*** Opening of Records for this exercise ***

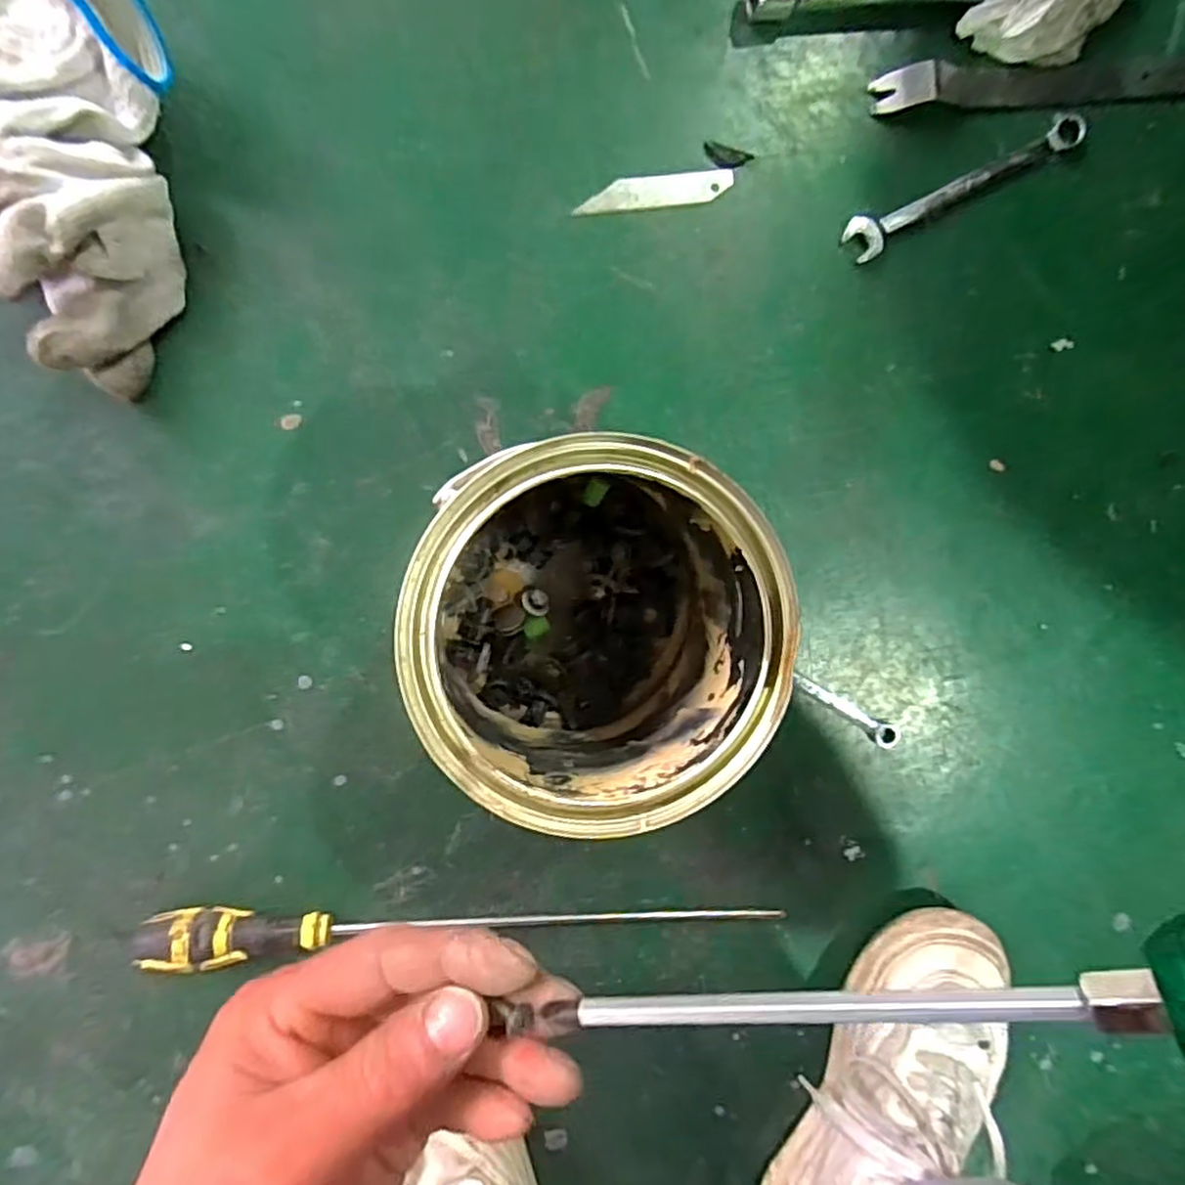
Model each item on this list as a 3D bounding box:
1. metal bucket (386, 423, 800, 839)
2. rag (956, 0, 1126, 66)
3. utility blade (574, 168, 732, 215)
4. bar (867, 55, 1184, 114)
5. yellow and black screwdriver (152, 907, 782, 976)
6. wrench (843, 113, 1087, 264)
[{"bbox_3d":[-0.005,0.012,0.344,0.153,0.151,0.156,-1,96,-7],"label":"metal bucket"},{"bbox_3d":[0.266,-0.337,0.401,0.096,0.028,0.040,-8,97,-6],"label":"rag"},{"bbox_3d":[0.037,-0.235,0.401,0.093,0.004,0.019,-10,97,-6],"label":"utility blade"},{"bbox_3d":[0.275,-0.310,0.412,0.217,0.011,0.027,-7,97,-6],"label":"bar"},{"bbox_3d":[-0.069,0.203,0.418,0.382,0.027,0.028,2,96,-7],"label":"yellow and black screwdriver"},{"bbox_3d":[0.228,-0.247,0.416,0.161,0.009,0.024,-27,98,-4],"label":"wrench"}]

*** Close of Records for this exercise ***

Excluding the pictures, restate the records above word for word.

Model each item on this list as a 3D bounding box:
1. metal bucket (386, 423, 800, 839)
2. rag (956, 0, 1126, 66)
3. utility blade (574, 168, 732, 215)
4. bar (867, 55, 1184, 114)
5. yellow and black screwdriver (152, 907, 782, 976)
6. wrench (843, 113, 1087, 264)
[{"bbox_3d":[-0.005,0.012,0.344,0.153,0.151,0.156,-1,96,-7],"label":"metal bucket"},{"bbox_3d":[0.266,-0.337,0.401,0.096,0.028,0.040,-8,97,-6],"label":"rag"},{"bbox_3d":[0.037,-0.235,0.401,0.093,0.004,0.019,-10,97,-6],"label":"utility blade"},{"bbox_3d":[0.275,-0.310,0.412,0.217,0.011,0.027,-7,97,-6],"label":"bar"},{"bbox_3d":[-0.069,0.203,0.418,0.382,0.027,0.028,2,96,-7],"label":"yellow and black screwdriver"},{"bbox_3d":[0.228,-0.247,0.416,0.161,0.009,0.024,-27,98,-4],"label":"wrench"}]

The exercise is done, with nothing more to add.